**Activity:** Output exactly the lines below, starting with the line that has "Section 2 amended (Interpretation)" and going on through the line that has "GC Register Regulation", both included, and no other lines.

(Items from a dataset)
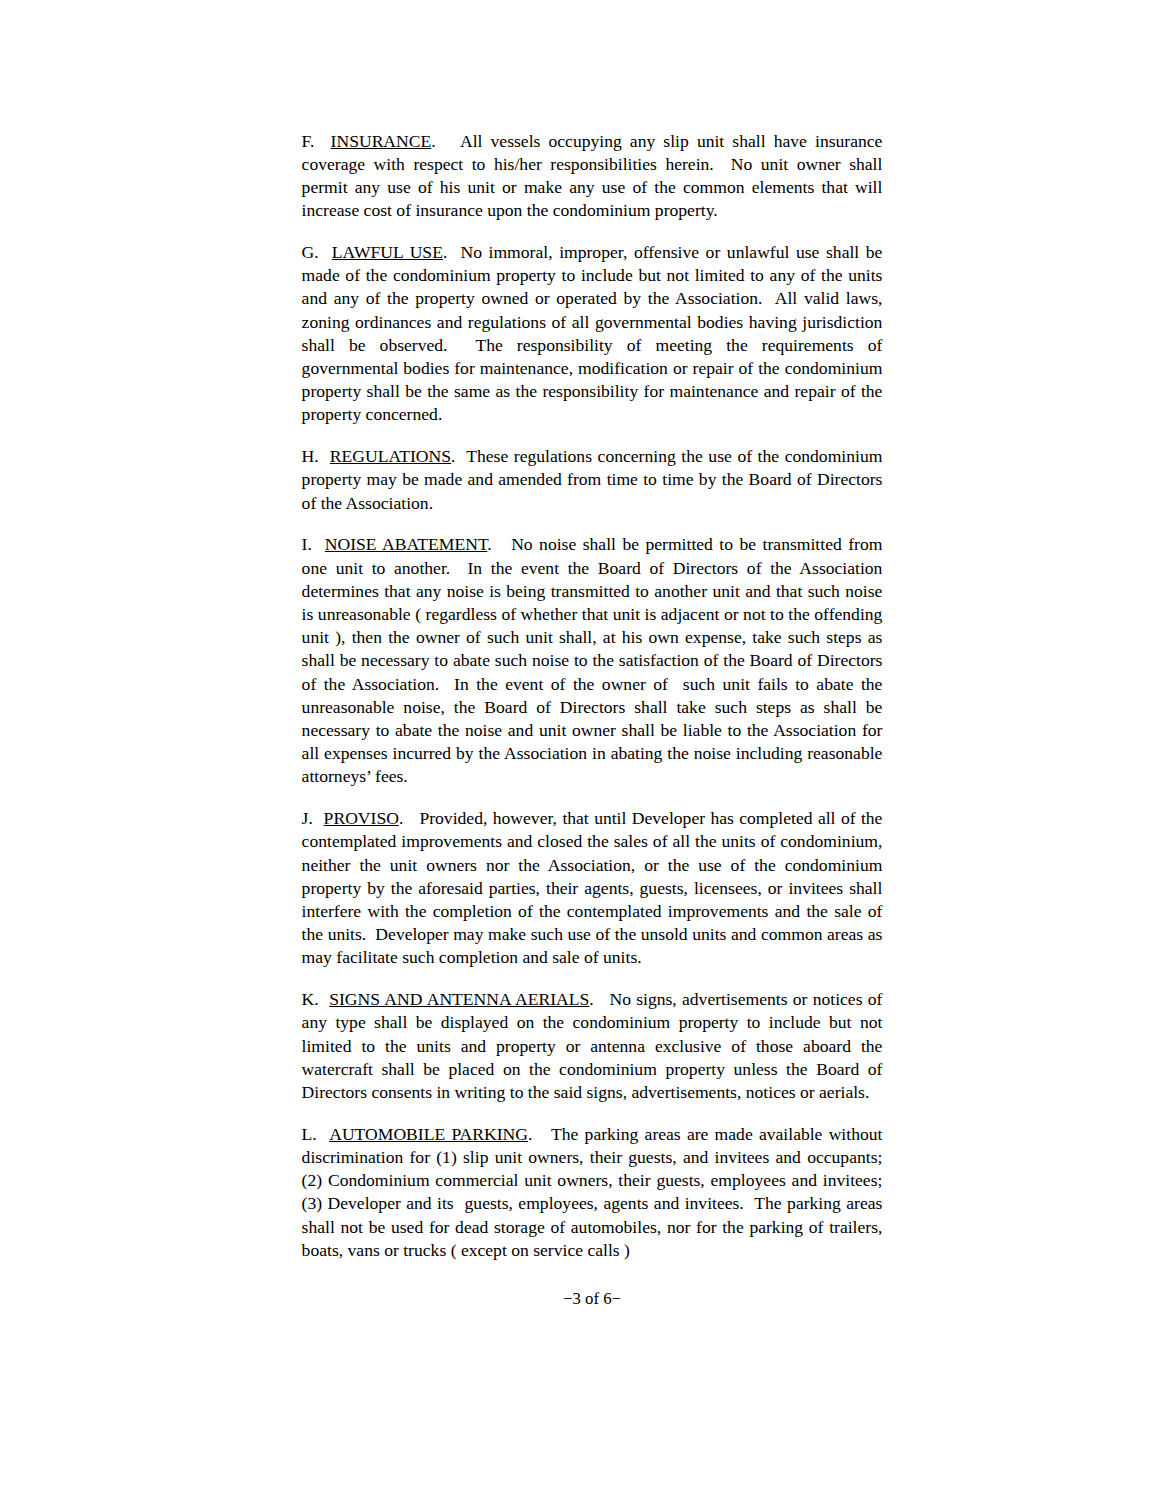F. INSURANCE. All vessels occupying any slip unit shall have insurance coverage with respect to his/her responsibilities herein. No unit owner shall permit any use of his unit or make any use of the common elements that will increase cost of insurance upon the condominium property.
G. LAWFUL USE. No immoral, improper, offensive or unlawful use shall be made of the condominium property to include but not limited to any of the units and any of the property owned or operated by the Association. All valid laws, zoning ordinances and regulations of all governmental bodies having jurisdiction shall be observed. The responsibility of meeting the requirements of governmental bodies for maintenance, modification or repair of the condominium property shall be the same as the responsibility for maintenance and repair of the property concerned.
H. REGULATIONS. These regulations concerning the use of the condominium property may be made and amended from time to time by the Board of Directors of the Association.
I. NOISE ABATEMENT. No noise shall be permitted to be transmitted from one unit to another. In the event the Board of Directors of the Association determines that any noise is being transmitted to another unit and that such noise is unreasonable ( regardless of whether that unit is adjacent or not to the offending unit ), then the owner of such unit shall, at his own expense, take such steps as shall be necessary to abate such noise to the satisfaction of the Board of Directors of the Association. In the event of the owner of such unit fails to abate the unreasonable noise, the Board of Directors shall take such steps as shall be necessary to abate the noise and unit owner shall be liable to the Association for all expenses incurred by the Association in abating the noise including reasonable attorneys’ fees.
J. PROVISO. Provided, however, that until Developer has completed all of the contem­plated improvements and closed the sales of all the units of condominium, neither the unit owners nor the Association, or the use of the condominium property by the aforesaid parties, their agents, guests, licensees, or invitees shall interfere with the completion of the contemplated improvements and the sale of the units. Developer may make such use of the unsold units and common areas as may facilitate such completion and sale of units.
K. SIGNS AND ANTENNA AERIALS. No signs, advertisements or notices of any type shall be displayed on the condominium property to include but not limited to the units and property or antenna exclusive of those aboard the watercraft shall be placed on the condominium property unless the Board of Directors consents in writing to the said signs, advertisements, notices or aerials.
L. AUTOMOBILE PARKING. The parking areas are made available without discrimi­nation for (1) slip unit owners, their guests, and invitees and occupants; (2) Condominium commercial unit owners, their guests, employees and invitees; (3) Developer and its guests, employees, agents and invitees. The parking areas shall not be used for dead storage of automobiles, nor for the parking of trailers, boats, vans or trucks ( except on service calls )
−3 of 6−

--

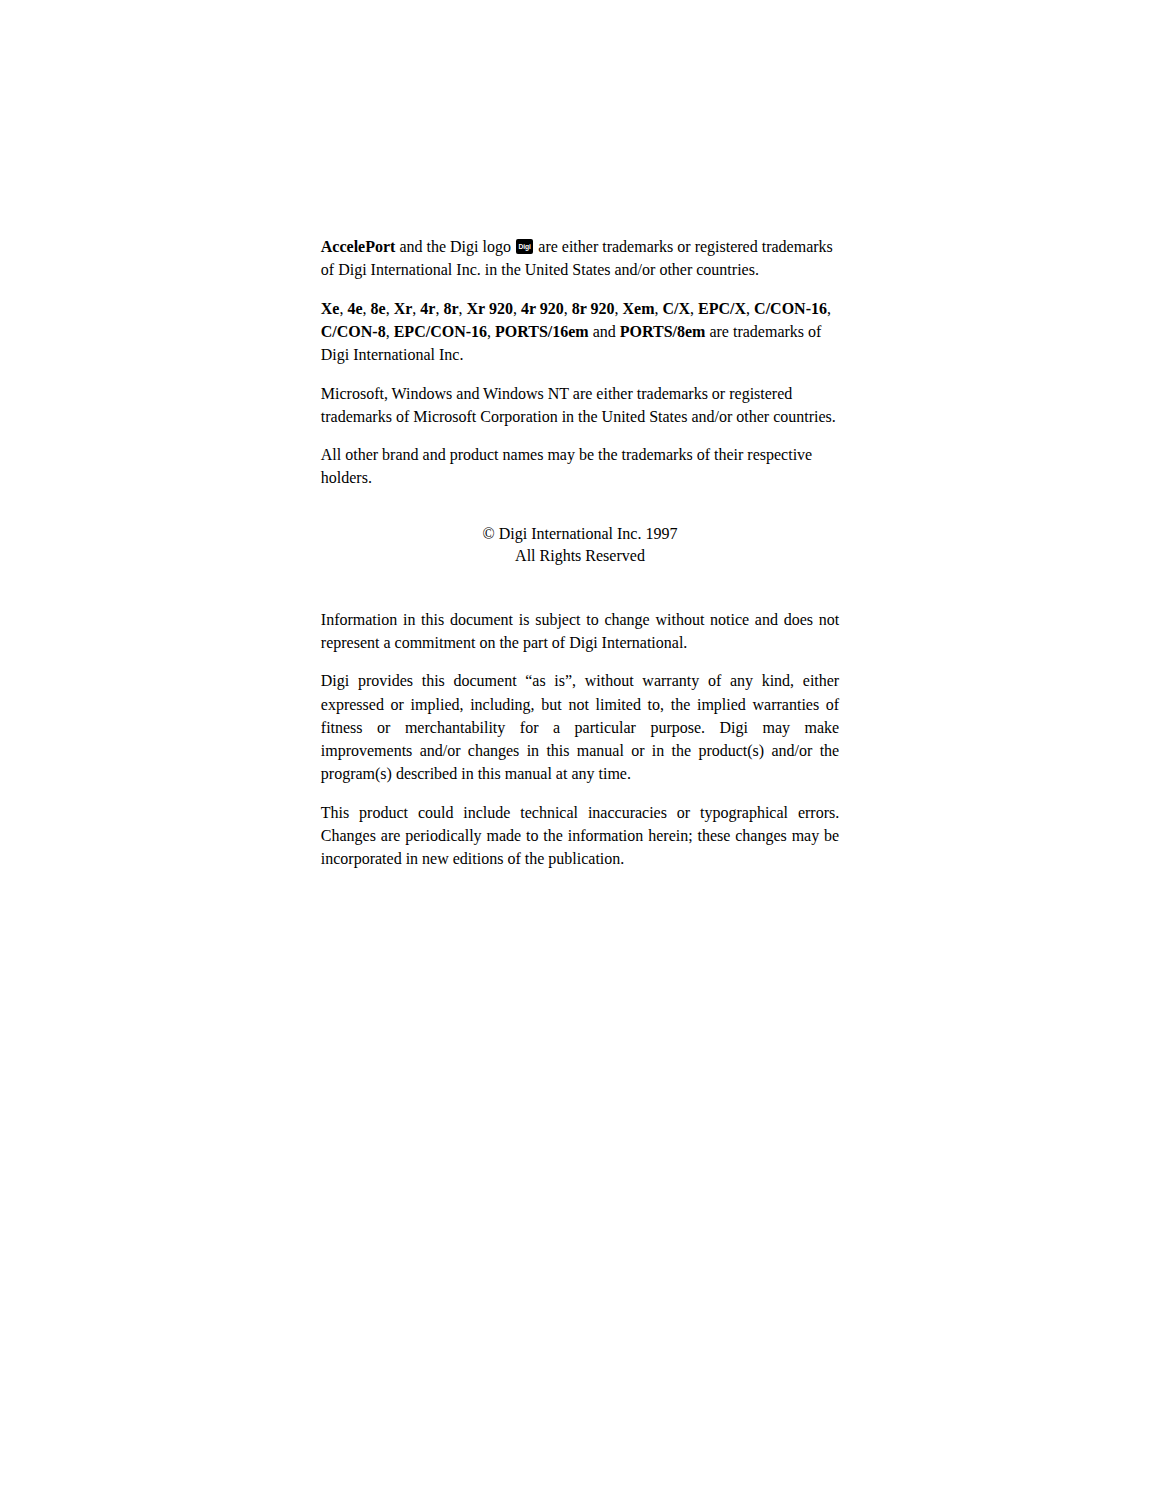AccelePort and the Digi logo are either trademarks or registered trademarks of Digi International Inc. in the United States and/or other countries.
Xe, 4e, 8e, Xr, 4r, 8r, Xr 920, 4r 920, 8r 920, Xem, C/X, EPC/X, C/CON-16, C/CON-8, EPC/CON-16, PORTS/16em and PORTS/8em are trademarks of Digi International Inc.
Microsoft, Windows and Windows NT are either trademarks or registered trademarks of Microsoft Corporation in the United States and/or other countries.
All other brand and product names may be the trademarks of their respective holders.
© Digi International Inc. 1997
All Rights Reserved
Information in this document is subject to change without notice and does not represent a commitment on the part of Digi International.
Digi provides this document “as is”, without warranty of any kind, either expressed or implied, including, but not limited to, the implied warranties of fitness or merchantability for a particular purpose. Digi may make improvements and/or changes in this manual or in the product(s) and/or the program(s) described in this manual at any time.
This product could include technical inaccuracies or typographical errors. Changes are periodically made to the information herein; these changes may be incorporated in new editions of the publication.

==

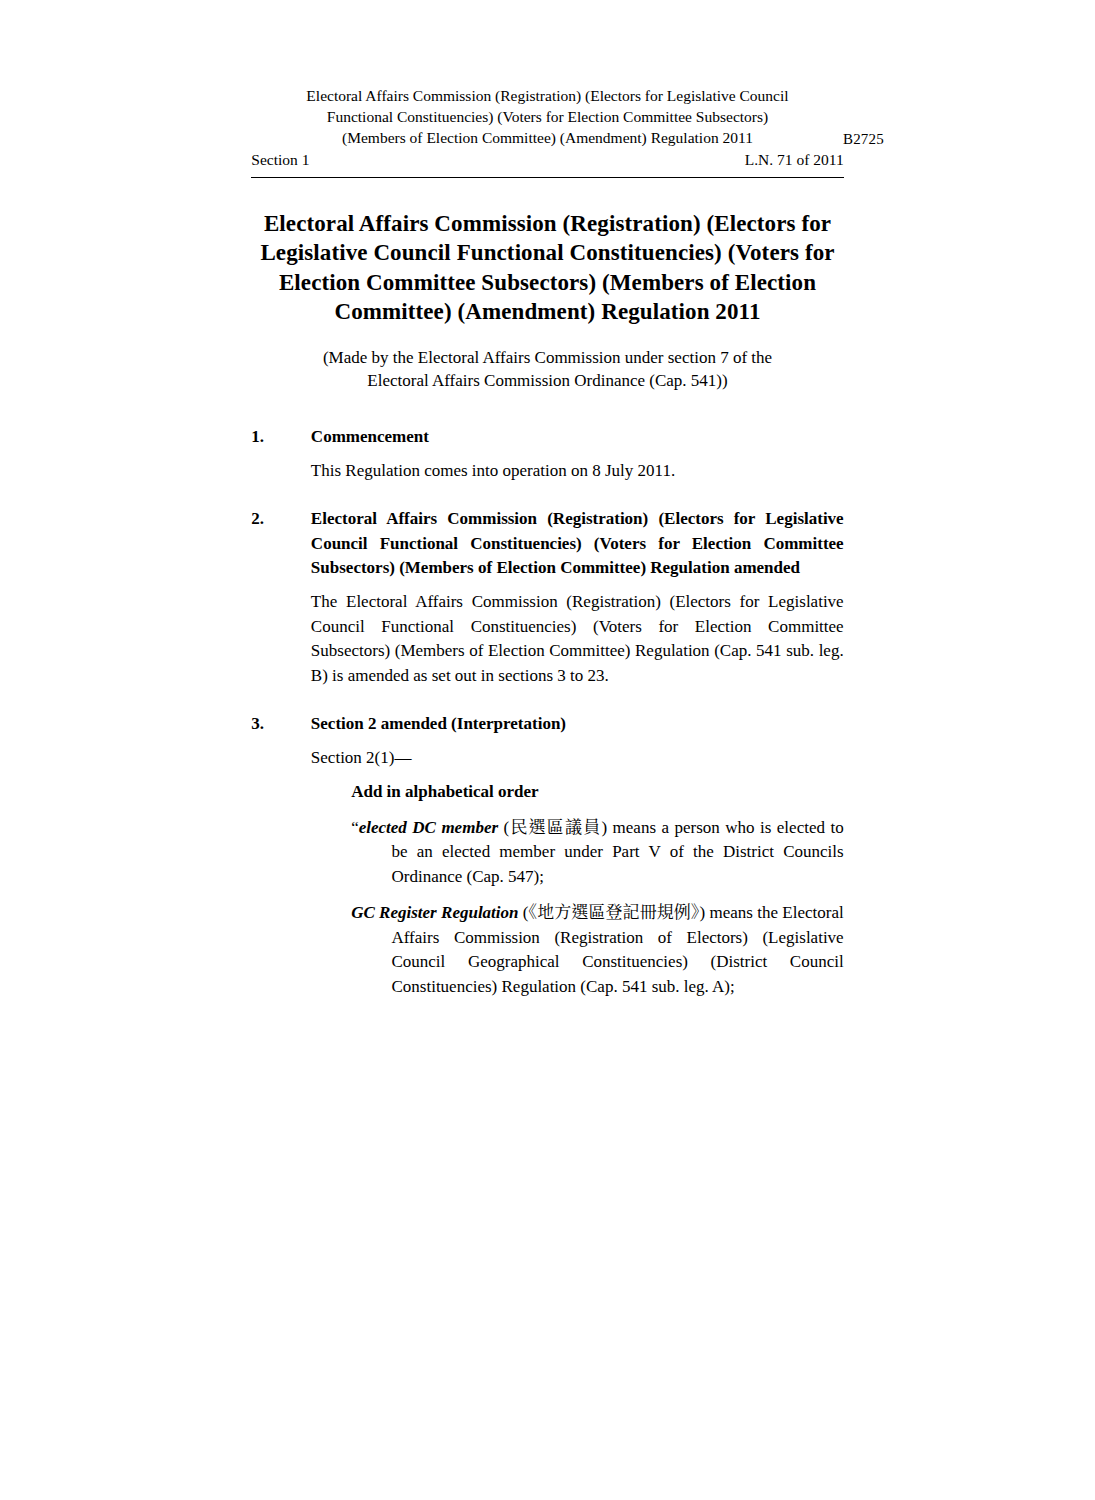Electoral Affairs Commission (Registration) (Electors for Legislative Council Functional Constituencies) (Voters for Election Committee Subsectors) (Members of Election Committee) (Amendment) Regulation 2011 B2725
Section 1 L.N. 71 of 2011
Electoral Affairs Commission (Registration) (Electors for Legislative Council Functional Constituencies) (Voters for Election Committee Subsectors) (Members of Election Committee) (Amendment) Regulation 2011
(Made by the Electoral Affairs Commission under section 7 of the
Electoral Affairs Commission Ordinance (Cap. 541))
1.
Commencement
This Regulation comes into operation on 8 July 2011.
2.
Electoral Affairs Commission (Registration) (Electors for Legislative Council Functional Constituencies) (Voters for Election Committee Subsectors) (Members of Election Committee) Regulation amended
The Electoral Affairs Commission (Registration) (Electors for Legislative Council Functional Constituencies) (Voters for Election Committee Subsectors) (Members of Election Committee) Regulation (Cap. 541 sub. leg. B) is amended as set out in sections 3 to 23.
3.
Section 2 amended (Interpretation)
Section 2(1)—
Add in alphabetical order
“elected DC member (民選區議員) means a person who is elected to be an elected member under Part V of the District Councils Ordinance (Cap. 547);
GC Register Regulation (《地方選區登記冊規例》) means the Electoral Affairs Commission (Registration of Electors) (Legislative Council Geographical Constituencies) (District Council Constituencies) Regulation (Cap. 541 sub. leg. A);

**Result for this task:**
Section 2 amended (Interpretation)
Section 2(1)—
Add in alphabetical order
“elected DC member (民選區議員) means a person who is elected to be an elected member under Part V of the District Councils Ordinance (Cap. 547);
GC Register Regulation (《地方選區登記冊規例》) means the Electoral Affairs Commission (Registration of Electors) (Legislative Council Geographical Constituencies) (District Council Constituencies) Regulation (Cap. 541 sub. leg. A);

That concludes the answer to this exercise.